====== Dataset entries

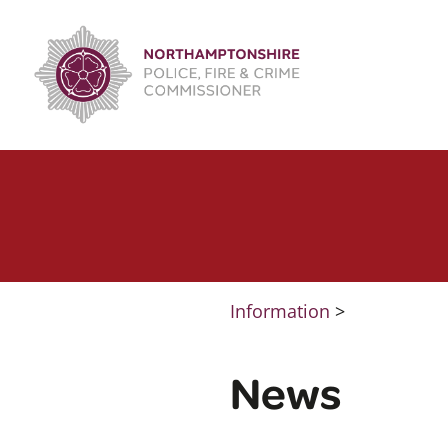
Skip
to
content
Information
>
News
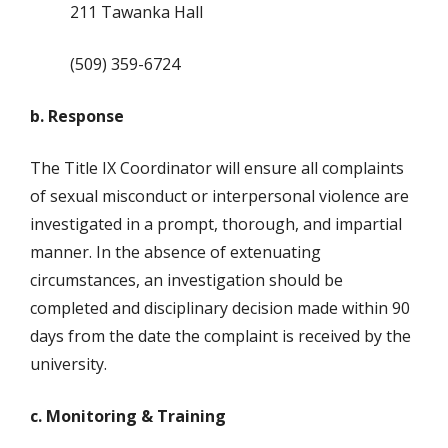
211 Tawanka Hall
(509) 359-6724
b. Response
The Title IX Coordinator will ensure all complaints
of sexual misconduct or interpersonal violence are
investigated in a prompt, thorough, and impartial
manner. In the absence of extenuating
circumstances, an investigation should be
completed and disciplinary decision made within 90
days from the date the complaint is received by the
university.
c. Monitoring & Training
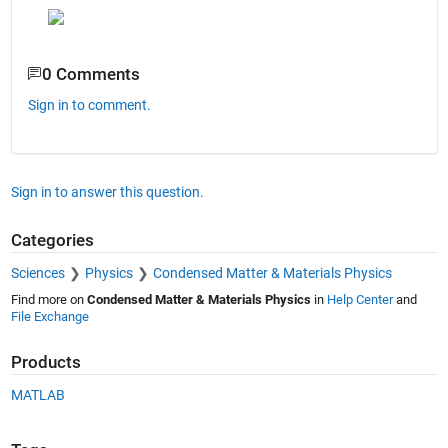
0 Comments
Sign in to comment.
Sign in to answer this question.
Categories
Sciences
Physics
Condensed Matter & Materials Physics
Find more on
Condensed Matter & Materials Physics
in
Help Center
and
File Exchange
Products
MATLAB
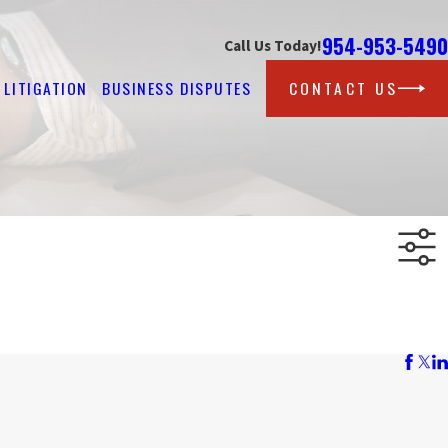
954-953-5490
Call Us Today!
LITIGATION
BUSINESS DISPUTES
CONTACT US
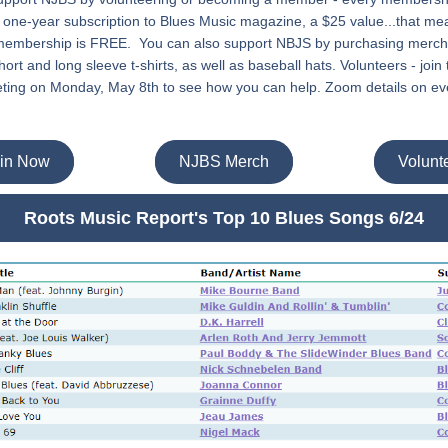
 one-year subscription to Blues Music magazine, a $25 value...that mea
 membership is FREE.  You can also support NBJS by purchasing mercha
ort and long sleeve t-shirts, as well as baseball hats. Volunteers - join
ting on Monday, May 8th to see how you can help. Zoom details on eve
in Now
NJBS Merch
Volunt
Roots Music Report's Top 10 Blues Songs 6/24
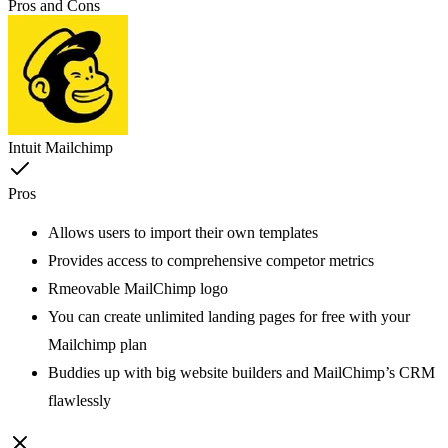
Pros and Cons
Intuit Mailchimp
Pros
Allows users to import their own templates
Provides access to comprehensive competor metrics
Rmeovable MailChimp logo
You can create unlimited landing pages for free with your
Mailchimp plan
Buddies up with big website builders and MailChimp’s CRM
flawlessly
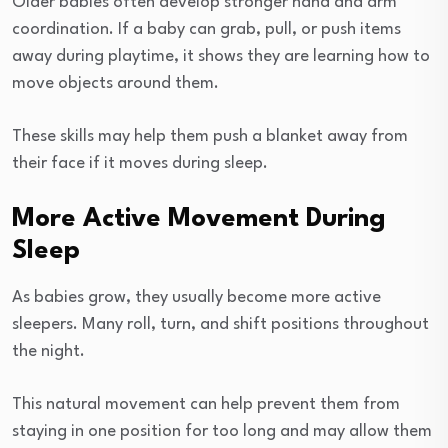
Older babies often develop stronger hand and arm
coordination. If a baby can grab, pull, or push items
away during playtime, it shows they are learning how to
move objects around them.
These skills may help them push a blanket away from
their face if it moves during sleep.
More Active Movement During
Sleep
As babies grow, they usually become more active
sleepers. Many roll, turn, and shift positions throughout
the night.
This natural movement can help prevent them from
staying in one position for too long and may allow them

============

Your goal:
With images left out, the data must be transcribed exactly.

Task solution:
Skip
to
content
Information
>
News
211 Tawanka Hall
(509) 359-6724
b. Response
The Title IX Coordinator will ensure all complaints
of sexual misconduct or interpersonal violence are
investigated in a prompt, thorough, and impartial
manner. In the absence of extenuating
circumstances, an investigation should be
completed and disciplinary decision made within 90
days from the date the complaint is received by the
university.
c. Monitoring & Training
0 Comments
Sign in to comment.
Sign in to answer this question.
Categories
Sciences
Physics
Condensed Matter & Materials Physics
Find more on
Condensed Matter & Materials Physics
in
Help Center
and
File Exchange
Products
MATLAB
954-953-5490
Call Us Today!
LITIGATION
BUSINESS DISPUTES
CONTACT US
 one-year subscription to Blues Music magazine, a $25 value...that mea
 membership is FREE.  You can also support NBJS by purchasing mercha
ort and long sleeve t-shirts, as well as baseball hats. Volunteers - join
ting on Monday, May 8th to see how you can help. Zoom details on eve
in Now
NJBS Merch
Volunt
Roots Music Report's Top 10 Blues Songs 6/24
Pros and Cons
Intuit Mailchimp
Pros
Allows users to import their own templates
Provides access to comprehensive competor metrics
Rmeovable MailChimp logo
You can create unlimited landing pages for free with your
Mailchimp plan
Buddies up with big website builders and MailChimp’s CRM
flawlessly
Older babies often develop stronger hand and arm
coordination. If a baby can grab, pull, or push items
away during playtime, it shows they are learning how to
move objects around them.
These skills may help them push a blanket away from
their face if it moves during sleep.
More Active Movement During
Sleep
As babies grow, they usually become more active
sleepers. Many roll, turn, and shift positions throughout
the night.
This natural movement can help prevent them from
staying in one position for too long and may allow them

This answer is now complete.